To find a set of numbers, expressing the ratio of the probable number of times that each of the different consonances in the scale will occur, in any set of musical compositions.

This can be done only by investigating their actual frequency of occurrence in a collection of pieces for the instrument to be tuned, sufficiently extensive and diversified to serve as a specimen of music for the same instrument in general. This may appear, at first view, an endless task; and it would be really such, were we to take music promiscuously, and count all the consonances which the base makes with the higher parts, and the higher parts with each other. But it appears, from Prop. I. Cor. that all the positions and inversions of a chord, when the octaves are kept perfect, are equally harmonious with the chord itself. The Vth, for example, which makes one of the consonances in a common harmonic triad, is equally harmonious in its kind, with the V + VIII, which takes its place in the 3d position of this triad, and with the 4th in its second inversion. Hence, instead of counting single consonances, we have only to count chords; and this is done with the greatest ease, by means of the figures of the thorough base.
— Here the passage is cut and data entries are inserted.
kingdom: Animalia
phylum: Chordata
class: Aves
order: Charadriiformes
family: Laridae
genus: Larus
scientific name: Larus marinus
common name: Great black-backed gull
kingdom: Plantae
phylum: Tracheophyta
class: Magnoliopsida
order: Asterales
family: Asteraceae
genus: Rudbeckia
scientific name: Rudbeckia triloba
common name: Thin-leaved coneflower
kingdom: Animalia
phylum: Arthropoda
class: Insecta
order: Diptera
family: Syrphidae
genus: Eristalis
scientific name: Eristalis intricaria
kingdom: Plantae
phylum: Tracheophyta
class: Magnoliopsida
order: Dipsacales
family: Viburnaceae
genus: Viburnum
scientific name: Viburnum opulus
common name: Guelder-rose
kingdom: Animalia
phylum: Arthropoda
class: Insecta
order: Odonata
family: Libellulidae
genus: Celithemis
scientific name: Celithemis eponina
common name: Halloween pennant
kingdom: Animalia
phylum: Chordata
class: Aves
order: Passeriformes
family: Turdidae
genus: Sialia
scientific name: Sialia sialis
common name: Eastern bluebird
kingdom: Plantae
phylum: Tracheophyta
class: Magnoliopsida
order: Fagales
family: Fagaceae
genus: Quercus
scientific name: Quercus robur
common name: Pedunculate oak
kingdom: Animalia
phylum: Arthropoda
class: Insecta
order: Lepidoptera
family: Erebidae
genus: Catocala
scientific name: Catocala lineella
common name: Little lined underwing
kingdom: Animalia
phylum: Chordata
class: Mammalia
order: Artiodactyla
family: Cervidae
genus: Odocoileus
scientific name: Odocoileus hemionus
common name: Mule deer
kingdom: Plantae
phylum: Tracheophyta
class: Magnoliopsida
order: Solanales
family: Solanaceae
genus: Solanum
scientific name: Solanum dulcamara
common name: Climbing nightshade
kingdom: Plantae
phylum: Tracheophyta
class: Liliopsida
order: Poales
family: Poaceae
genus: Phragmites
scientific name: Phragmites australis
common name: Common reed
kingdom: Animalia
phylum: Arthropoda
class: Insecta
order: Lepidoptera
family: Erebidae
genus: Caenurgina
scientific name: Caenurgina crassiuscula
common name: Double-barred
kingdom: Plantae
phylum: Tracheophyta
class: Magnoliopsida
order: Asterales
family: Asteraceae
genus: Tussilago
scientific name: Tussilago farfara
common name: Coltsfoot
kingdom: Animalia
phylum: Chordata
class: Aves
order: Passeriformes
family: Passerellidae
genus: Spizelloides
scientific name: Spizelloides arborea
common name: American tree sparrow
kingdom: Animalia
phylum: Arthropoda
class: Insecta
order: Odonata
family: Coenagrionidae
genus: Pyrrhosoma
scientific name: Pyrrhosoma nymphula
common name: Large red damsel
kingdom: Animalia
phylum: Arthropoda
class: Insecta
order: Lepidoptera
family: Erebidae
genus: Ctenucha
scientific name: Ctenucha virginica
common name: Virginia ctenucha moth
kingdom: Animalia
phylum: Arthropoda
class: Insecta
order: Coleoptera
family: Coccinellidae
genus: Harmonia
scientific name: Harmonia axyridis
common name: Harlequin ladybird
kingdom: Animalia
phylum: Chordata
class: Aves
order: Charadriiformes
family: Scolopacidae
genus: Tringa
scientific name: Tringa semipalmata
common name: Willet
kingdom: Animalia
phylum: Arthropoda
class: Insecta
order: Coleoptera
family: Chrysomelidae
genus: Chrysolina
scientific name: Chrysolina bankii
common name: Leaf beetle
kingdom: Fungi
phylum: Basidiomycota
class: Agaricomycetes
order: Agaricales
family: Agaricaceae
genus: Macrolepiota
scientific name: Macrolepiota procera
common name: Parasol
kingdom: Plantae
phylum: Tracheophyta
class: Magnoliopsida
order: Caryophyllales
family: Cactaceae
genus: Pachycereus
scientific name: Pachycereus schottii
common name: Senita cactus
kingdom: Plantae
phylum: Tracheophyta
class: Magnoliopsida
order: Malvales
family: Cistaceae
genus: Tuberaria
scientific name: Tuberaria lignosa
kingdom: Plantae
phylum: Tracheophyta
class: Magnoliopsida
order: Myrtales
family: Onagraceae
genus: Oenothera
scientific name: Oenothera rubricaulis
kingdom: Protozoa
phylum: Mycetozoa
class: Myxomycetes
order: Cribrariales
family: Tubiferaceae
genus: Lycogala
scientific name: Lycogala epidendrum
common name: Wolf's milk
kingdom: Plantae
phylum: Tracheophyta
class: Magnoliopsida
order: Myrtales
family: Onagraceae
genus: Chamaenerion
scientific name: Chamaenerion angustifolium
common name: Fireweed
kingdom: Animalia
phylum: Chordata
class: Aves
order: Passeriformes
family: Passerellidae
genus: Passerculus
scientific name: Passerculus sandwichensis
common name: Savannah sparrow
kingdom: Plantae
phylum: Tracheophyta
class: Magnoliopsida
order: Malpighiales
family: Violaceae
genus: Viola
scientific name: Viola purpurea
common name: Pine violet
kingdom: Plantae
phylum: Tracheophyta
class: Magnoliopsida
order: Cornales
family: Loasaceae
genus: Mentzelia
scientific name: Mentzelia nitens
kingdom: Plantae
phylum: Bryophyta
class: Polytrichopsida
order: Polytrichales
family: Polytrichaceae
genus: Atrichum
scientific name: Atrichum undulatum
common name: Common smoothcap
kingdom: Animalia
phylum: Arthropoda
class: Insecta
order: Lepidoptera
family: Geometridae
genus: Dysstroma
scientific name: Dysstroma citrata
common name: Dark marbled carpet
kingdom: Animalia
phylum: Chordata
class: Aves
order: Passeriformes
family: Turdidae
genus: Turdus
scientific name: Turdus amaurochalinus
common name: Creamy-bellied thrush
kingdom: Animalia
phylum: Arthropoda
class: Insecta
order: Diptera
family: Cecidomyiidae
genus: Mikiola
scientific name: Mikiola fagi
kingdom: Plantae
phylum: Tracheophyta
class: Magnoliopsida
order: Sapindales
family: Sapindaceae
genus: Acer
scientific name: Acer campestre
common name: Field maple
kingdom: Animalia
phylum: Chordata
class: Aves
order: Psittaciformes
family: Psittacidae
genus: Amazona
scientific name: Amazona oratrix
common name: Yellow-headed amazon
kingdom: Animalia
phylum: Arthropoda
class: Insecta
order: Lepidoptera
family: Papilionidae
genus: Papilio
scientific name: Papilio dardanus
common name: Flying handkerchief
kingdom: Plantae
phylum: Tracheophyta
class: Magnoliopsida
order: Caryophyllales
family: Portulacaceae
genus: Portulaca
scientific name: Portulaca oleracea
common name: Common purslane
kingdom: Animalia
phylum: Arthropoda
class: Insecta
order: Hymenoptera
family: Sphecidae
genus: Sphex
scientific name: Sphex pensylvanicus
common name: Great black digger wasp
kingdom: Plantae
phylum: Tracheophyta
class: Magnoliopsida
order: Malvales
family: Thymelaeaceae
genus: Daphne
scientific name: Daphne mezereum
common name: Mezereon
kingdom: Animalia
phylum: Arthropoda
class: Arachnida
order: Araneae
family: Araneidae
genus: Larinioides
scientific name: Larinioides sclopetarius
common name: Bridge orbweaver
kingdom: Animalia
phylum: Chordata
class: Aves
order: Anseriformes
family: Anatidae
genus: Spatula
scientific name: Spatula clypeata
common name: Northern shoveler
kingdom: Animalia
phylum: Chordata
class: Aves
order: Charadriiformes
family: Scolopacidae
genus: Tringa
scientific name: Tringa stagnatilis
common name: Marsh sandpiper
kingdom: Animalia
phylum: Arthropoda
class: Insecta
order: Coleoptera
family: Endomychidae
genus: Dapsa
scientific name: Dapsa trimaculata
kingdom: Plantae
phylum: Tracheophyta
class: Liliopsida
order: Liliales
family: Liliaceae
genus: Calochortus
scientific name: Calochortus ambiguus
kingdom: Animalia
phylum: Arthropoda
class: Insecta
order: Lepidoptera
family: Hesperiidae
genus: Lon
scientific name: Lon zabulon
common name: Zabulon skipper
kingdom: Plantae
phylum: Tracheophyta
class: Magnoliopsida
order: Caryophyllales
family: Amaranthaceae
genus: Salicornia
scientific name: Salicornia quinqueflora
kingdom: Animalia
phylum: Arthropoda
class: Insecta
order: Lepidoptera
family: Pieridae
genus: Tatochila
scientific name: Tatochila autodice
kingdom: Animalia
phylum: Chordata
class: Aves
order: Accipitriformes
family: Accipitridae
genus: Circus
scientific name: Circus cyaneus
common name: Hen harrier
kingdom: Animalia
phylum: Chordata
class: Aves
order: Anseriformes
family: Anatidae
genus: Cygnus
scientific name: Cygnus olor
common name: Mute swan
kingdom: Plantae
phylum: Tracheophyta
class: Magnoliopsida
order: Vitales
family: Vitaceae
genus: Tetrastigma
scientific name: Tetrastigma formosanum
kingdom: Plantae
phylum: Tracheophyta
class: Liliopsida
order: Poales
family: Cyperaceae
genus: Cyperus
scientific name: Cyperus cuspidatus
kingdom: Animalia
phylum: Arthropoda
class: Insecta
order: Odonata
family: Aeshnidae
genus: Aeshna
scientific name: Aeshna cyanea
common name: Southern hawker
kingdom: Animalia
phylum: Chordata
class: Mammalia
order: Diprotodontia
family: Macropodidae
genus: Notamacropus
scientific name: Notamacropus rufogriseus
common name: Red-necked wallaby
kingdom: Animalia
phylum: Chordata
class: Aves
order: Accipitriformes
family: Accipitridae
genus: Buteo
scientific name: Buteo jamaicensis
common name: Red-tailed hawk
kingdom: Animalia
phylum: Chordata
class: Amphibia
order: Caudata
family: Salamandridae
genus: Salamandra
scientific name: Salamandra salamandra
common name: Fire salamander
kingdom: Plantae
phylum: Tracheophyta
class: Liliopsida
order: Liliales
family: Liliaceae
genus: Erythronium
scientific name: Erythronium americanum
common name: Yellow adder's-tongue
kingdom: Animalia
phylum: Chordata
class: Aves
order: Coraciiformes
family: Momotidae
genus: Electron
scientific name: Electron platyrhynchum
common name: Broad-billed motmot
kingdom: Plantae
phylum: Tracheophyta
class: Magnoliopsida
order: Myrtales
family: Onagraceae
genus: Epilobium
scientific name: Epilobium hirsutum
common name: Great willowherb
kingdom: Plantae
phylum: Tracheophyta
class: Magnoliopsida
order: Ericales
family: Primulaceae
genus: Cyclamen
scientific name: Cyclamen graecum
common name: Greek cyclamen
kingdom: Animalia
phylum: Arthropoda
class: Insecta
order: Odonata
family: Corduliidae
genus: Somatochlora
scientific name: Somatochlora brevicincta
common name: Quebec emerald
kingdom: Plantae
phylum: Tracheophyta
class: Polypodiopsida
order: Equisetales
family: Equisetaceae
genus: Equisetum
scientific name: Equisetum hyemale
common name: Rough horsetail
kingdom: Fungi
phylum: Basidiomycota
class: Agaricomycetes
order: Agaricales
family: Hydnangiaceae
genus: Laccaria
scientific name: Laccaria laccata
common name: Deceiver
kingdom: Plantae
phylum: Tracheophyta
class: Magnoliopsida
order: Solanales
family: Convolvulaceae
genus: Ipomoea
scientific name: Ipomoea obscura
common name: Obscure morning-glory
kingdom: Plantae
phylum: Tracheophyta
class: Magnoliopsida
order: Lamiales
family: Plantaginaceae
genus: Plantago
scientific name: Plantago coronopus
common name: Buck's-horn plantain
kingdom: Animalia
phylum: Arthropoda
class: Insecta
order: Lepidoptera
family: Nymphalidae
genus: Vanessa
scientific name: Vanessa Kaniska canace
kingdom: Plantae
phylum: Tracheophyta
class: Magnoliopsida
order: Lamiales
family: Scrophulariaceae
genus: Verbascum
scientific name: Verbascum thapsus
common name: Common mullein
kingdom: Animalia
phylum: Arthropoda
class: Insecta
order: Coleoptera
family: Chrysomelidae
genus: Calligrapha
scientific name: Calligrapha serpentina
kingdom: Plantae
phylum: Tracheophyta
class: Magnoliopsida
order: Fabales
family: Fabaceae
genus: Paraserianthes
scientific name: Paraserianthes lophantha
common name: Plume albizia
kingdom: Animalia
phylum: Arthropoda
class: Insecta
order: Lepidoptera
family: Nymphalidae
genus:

The labour will be still farther abridged by reducing the derivative chords, such as the 6, the ⁶/₄, &c. to their proper roots, as they are taken down. But even after these reductions, the labour of numbering the different chords in a sufficiently extensive set of compositions, to establish, with any degree of certainty, the relative frequency of the different signatures, would be very irksome. A method, however, presents itself, which renders it sufficient to examine the chords in such a set of pieces only as will give their chance of occurrence in two keys—a major, and its relative minor.